02/10/2021
O Globo
Jornalista: Bernardo Yoneshigue*
Seis importantes estudos clínicos brasileiros acabam de receber o investimento de 15 milhões de reais para testar o canabidiol em diferentes doenças. O aporte, um dos maiores já vistos nos estudos com o composto da maconha, veio da farmacêutica nacional Greencare e foi destinado a três instituições públicas de pesquisas do Sudeste e Nordeste — Universidade Federal de São Paulo (Unifesp), Universidade de São Paulo (USP) e Universidade Federal da Paraíba (UFPB).
Metade dos trabalhos já está em andamento. O mais avançado, coordenado pela Unifesp, se configura como o primeiro no mundo a pesquisar o uso da substância no tratamento da endometriose. Duas outras pesquisas clínicas, uma da USP para sintomas não motores da doença de Parkinson, outra da UFPB para tratar a ansiedade, foram liberadas recentemente pelos comitês de ética das instituições. As demais serão anunciadas em 2022.

Dados para análise:
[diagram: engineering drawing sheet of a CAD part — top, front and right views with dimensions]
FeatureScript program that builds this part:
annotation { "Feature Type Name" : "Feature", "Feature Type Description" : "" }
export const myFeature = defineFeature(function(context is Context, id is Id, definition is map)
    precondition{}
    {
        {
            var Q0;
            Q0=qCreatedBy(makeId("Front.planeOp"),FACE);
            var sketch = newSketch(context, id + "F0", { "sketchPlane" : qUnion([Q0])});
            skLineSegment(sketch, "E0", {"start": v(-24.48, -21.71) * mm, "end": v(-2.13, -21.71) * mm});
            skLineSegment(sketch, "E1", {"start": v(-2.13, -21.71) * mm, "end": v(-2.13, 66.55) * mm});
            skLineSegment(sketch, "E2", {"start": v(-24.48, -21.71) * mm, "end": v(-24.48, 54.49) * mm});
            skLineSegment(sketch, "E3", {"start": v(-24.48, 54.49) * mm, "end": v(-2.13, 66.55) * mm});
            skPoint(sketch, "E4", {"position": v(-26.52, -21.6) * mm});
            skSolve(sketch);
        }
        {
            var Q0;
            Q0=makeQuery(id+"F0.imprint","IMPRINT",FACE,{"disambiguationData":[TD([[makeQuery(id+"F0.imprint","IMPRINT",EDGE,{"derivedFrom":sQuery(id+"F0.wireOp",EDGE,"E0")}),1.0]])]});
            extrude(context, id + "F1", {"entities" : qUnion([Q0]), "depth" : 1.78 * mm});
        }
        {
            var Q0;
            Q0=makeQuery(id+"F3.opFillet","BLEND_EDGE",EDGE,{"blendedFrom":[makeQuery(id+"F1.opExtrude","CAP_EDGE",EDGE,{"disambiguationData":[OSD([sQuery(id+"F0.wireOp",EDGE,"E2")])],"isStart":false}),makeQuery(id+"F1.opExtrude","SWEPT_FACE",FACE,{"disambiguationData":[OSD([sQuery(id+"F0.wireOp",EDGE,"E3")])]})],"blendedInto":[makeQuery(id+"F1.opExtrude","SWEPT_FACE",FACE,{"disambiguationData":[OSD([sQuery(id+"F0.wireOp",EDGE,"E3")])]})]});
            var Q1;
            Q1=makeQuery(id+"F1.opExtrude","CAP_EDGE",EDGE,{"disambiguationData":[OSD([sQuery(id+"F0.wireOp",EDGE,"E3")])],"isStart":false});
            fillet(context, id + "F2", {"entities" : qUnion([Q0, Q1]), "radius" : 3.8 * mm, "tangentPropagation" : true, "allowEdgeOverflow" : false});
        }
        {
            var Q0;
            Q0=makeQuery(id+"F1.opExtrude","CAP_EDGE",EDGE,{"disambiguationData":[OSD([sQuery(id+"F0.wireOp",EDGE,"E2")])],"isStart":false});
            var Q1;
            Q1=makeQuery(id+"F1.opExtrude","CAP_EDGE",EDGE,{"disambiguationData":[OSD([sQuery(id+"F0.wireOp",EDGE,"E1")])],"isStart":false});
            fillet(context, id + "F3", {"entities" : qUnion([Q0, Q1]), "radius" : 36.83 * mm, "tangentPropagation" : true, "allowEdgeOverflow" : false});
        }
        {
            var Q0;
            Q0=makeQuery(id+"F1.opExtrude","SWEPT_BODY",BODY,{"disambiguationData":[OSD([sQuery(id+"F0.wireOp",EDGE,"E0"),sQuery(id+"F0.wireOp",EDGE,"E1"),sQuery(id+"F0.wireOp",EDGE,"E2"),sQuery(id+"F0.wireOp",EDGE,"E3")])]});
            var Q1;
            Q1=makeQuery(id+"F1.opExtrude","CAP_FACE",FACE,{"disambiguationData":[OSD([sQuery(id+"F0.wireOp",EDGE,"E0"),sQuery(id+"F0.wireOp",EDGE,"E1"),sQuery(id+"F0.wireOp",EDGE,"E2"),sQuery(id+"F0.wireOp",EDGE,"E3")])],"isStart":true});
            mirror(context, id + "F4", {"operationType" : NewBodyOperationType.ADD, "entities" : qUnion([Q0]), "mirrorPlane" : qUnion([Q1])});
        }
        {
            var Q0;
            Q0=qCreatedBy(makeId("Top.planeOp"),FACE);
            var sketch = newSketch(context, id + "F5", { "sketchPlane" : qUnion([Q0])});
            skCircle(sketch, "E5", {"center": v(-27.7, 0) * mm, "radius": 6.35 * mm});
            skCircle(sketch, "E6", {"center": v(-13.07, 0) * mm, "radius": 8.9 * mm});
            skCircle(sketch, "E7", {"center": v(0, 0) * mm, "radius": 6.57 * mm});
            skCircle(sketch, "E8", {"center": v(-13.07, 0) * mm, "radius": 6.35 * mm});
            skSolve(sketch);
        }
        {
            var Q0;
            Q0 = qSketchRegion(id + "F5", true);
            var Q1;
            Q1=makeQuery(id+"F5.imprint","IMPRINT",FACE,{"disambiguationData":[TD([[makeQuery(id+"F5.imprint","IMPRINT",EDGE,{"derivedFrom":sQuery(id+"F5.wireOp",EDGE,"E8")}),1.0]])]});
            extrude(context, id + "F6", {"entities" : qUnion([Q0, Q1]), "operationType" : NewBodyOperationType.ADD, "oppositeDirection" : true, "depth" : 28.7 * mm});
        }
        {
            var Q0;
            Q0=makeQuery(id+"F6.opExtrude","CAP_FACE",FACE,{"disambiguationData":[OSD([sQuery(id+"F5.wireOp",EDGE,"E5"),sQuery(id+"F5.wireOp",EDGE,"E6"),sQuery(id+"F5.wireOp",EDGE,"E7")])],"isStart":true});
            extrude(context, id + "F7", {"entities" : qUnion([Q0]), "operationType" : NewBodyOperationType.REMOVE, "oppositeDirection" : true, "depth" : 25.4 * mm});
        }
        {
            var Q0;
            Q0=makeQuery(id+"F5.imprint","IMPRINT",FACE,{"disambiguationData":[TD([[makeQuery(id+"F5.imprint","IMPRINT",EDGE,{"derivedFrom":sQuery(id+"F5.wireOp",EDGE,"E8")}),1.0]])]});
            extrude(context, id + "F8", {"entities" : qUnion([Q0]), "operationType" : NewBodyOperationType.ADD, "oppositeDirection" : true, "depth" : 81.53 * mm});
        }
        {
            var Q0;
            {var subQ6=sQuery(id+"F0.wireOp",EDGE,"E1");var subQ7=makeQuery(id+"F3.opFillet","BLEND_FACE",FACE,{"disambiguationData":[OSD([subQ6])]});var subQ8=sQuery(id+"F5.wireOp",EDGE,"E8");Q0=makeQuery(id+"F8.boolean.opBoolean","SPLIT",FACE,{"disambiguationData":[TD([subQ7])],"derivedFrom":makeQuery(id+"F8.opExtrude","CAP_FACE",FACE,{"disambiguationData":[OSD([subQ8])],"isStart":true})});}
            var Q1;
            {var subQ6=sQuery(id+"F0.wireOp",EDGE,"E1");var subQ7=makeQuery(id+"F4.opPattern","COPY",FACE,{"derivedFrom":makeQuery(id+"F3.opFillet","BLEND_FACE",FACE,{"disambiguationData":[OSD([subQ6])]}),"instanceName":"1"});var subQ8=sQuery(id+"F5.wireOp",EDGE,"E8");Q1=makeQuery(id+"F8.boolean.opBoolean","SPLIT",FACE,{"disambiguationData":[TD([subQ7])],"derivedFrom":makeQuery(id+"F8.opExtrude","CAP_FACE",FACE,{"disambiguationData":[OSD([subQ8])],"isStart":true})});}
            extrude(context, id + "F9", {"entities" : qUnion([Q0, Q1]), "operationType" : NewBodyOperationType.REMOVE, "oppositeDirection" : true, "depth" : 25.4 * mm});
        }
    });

Tarefas e exercícios:
1 > Devolva sem nenhuma alteração o trecho da notícia sobre os estudos com canabidiol que se inicia nas palavras contendo "Metade dos trabalhos" e se encerra em "anunciadas em 2022.".
2 > Segundo a notícia sobre os estudos com canabidiol, quais instituições públicas de pesquisa receberam o investimento? Liste todas.

Resultados do exercício:
1 >
Metade dos trabalhos já está em andamento. O mais avançado, coordenado pela Unifesp, se configura como o primeiro no mundo a pesquisar o uso da substância no tratamento da endometriose. Duas outras pesquisas clínicas, uma da USP para sintomas não motores da doença de Parkinson, outra da UFPB para tratar a ansiedade, foram liberadas recentemente pelos comitês de ética das instituições. As demais serão anunciadas em 2022.

2 >
- Universidade Federal de São Paulo (Unifesp)
- Universidade de São Paulo (USP)
- Universidade Federal da Paraíba (UFPB)